(Screenshot and code edit data)
★ ★ ★
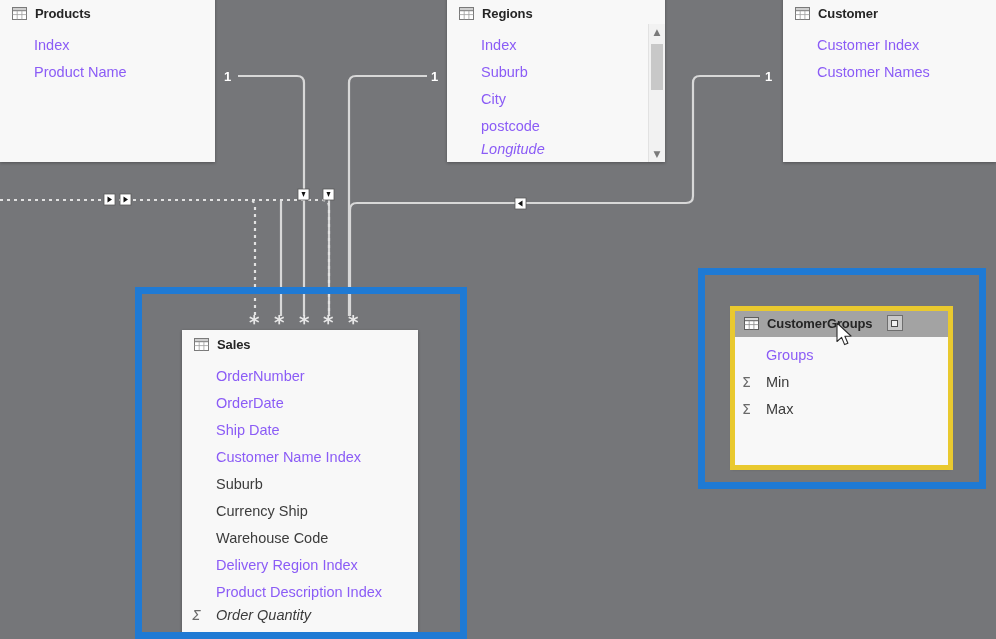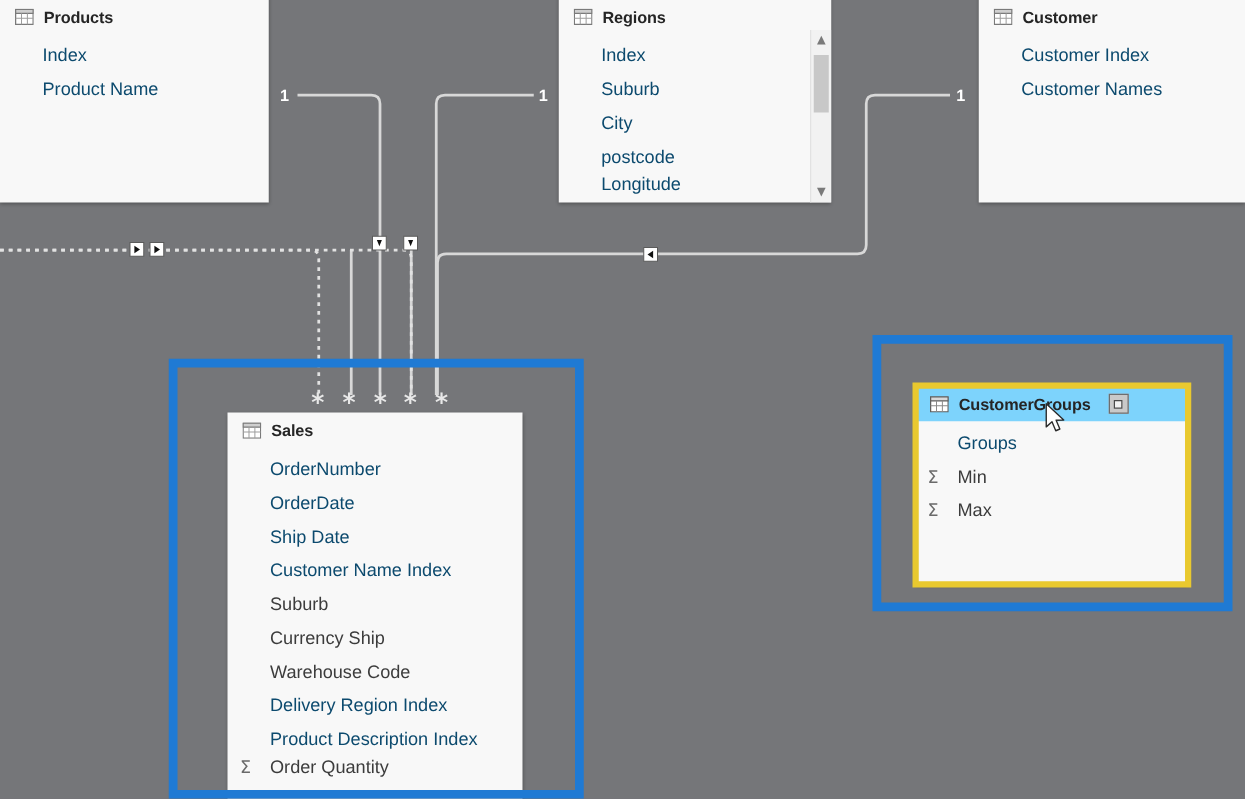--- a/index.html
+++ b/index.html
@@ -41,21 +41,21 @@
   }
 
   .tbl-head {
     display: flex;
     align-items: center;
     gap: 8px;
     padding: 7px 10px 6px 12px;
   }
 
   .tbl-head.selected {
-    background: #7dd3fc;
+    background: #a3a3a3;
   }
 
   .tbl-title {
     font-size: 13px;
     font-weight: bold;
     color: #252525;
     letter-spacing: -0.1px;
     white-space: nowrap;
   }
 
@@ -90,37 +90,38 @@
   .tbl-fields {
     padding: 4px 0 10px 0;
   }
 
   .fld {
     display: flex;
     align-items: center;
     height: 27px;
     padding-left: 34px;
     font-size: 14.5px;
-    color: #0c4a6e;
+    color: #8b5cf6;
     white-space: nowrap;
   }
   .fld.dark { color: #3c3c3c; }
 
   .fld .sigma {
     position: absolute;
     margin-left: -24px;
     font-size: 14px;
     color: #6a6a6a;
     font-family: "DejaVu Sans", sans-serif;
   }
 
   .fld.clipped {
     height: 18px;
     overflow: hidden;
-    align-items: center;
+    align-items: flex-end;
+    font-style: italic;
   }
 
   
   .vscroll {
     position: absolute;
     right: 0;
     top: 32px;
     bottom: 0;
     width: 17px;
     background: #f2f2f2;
★ ★ ★
• **The task**
The lines in the entries above that carry the word "align" must be copied.

• **Finished task**
     align-items: center;
     align-items: center;
-    align-items: center;
+    align-items: flex-end;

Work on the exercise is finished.